The opinion expressed herein is limited to matters governed by the laws of the Province of British Columbia and the laws of Canada applicable therein.
Based and relying upon and subject to the foregoing, we are of the opinion that:
(1) | the offer and sale of the Shares and Warrants have been duly authorized by the Company; |
(2) | when the Shares are issued and paid for in accordance with the terms of the Engagement Agreement, the Shares will be validly issued, fully paid and non-assessable shares in the capital of the Company; and |
(3) | the common shares issuable upon the due exercise of the Warrants and payment to the Company of the exercise price therefor in accordance with the terms of the certificates representing the Warrants, will be validly issued as fully paid and non-assessable common shares in the capital of the Company. |
We hereby consent to the reference to our firm under the headings “Legal Matters” and “Enforceability of Civil Liabilities” in the Prospectus and to the filing of this opinion letter as an exhibit to a Current Report on Form 6-K to be filed by the Company with the SEC for incorporation by reference into the Registration Statement. In giving this consent, we do not hereby agree that we are within the category of persons whose consent is required under Section 7 of the Securities Act or the rules and regulations of the SEC promulgated thereunder.
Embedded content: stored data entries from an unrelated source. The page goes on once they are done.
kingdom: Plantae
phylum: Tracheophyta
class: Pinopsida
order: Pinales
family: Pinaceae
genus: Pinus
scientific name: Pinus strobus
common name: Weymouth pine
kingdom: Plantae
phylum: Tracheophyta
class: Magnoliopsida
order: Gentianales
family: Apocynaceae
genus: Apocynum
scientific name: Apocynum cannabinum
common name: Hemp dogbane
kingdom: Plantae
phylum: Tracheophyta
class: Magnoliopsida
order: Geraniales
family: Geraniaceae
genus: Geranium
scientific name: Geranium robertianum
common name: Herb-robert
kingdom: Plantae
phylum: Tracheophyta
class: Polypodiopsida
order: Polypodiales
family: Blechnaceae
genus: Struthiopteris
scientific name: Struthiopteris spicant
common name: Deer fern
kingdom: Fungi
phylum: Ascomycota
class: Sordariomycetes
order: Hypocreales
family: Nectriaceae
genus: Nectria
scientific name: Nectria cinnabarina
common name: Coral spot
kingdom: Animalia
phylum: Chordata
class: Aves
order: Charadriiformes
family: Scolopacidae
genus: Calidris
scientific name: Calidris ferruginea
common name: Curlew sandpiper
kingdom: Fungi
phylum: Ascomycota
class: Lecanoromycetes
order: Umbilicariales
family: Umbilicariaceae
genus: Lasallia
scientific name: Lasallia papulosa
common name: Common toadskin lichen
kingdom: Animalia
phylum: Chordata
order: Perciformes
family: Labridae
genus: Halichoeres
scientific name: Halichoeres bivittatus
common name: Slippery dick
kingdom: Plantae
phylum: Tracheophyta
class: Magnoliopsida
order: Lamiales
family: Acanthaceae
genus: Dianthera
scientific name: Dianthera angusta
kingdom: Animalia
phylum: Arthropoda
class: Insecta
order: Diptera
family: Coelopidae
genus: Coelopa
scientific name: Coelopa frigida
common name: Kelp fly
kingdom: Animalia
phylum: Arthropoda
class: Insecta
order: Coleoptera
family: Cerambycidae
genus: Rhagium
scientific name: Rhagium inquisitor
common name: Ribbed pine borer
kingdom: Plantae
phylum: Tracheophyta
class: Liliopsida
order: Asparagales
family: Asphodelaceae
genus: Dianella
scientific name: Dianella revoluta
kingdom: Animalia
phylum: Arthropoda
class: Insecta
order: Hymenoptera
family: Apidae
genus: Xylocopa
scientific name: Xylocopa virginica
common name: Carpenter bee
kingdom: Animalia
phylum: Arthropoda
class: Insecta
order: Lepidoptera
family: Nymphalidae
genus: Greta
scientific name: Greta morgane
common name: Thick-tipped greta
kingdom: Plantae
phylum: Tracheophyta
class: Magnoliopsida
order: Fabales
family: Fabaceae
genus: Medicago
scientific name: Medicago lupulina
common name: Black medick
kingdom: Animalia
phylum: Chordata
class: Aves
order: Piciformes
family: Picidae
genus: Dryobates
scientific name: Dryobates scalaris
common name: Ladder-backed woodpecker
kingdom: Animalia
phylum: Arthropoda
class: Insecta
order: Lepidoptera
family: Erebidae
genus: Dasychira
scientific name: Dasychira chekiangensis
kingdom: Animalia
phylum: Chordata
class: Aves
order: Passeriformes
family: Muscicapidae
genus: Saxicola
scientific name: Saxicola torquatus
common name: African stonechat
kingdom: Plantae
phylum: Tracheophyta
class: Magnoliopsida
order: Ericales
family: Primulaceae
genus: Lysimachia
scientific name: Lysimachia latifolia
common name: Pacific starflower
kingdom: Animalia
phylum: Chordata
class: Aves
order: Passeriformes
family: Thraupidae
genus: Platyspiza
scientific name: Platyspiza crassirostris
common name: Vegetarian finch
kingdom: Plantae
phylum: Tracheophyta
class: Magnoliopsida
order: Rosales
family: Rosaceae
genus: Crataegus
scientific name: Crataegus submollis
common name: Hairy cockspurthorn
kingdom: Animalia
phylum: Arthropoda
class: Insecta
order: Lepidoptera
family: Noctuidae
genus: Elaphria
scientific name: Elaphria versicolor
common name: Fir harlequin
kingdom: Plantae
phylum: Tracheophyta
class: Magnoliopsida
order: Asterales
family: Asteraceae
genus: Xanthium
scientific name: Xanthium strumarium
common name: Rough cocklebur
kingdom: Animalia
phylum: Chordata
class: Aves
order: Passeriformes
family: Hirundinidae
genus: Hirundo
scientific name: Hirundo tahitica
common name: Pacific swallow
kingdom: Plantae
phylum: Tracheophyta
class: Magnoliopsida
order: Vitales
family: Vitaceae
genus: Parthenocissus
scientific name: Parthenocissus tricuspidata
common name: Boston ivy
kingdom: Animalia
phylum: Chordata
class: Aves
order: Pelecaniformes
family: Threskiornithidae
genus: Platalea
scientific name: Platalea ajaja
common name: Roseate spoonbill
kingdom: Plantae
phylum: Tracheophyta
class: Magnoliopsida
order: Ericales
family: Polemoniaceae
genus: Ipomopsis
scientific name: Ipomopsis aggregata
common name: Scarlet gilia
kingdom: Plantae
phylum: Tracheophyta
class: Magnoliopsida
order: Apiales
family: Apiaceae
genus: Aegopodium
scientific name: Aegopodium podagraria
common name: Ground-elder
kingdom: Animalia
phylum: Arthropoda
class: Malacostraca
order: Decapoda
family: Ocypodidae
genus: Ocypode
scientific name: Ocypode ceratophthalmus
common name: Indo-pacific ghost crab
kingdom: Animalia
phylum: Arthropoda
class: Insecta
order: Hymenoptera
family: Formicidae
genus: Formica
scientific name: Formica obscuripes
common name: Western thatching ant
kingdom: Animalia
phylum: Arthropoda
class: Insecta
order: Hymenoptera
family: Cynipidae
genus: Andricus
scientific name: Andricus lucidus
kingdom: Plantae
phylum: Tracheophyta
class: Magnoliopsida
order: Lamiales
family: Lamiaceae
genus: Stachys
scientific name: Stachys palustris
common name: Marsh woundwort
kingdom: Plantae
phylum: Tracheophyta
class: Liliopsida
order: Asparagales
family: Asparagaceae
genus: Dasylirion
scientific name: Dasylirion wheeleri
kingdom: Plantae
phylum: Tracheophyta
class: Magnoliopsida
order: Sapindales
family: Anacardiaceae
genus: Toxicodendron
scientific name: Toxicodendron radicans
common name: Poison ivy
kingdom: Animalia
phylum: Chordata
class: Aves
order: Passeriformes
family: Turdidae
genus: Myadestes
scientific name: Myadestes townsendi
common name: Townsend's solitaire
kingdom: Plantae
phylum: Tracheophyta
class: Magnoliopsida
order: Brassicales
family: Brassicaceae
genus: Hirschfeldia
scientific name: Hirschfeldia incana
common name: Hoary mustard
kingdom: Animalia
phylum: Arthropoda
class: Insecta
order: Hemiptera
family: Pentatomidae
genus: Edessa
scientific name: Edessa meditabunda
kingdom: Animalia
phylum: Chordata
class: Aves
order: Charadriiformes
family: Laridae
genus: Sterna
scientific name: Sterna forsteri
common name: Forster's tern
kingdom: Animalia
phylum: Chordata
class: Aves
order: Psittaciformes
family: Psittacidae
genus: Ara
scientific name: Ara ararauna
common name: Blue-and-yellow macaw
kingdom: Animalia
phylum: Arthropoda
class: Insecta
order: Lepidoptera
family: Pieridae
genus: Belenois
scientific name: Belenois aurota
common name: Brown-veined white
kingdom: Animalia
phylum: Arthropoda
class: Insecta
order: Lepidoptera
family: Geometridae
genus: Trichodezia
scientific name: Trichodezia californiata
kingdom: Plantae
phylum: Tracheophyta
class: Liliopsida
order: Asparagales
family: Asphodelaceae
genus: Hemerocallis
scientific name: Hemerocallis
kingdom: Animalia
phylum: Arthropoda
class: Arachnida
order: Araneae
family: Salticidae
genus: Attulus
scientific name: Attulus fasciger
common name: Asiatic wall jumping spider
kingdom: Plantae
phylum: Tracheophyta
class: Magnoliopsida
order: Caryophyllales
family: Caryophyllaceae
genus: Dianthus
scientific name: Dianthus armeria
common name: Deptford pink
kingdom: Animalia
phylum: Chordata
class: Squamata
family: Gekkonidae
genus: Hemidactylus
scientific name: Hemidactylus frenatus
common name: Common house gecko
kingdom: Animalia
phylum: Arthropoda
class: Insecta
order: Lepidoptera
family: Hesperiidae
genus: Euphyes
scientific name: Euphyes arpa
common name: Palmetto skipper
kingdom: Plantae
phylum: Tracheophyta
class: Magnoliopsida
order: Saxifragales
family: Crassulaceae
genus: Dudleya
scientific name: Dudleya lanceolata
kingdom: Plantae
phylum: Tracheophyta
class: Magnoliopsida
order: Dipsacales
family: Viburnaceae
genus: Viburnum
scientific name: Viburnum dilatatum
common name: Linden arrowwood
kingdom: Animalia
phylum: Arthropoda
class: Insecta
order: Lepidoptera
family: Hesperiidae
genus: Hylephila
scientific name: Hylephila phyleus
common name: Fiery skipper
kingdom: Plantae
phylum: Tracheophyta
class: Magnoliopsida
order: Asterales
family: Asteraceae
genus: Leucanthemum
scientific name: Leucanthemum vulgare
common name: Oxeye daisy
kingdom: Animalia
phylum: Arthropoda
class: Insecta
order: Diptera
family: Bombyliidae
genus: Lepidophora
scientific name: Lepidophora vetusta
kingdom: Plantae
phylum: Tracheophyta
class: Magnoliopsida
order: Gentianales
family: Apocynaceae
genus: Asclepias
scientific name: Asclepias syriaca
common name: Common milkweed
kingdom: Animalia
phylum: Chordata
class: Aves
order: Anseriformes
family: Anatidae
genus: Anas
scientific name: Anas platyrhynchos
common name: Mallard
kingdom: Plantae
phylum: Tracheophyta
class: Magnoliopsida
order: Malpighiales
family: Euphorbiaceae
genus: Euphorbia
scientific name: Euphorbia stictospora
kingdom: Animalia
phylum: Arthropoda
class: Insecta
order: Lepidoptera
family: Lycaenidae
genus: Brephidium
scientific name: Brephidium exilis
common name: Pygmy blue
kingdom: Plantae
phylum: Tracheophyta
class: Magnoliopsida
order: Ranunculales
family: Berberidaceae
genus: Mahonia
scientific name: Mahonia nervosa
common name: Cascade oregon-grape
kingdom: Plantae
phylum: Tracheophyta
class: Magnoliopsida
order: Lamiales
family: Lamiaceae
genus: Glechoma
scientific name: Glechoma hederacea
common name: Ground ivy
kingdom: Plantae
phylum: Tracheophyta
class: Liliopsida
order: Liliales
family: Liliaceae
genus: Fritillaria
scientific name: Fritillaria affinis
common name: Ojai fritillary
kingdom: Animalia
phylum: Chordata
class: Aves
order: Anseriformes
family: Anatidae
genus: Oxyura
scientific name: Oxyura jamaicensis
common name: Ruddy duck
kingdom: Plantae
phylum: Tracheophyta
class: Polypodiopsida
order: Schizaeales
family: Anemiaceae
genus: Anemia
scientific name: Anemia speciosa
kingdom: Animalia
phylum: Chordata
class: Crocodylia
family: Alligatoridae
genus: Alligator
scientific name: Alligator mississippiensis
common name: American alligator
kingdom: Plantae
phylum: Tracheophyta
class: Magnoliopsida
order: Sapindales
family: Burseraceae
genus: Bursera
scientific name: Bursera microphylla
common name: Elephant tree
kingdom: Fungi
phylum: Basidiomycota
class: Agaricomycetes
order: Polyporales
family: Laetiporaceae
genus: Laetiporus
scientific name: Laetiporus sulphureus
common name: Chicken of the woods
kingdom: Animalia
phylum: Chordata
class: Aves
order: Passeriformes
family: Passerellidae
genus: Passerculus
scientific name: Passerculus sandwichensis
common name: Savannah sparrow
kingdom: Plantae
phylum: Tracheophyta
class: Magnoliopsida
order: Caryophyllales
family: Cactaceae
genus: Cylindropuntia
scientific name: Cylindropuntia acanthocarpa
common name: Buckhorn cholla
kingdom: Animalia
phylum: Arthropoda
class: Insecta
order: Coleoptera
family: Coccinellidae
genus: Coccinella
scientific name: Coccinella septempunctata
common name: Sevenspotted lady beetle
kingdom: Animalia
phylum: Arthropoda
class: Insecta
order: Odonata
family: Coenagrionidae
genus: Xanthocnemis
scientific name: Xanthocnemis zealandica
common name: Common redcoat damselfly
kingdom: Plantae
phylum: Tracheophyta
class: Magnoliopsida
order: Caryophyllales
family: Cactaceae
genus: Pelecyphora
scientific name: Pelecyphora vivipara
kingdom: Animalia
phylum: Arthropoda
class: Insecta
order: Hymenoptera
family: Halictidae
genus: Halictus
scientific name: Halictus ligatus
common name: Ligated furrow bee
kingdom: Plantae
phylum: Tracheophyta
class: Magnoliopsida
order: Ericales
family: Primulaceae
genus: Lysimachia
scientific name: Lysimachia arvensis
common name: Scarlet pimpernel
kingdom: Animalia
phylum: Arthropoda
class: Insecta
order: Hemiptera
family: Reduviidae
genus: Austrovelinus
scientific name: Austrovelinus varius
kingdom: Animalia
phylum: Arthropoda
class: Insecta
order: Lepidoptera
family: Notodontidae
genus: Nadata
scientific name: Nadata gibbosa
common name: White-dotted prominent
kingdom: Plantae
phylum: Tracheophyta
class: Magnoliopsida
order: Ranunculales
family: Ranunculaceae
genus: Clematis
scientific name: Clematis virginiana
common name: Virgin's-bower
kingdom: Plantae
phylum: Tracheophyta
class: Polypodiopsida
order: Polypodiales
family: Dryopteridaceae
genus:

This opinion is effective as at the date hereof and is based upon laws in effect and facts in existence as at the date hereof. We express no opinion as to the effect of future laws or judicial decisions on the subject matter hereof, nor do we undertake any duty to modify this opinion to reflect subsequent facts or developments concerning the Company or developments in the law occurring after the date hereof.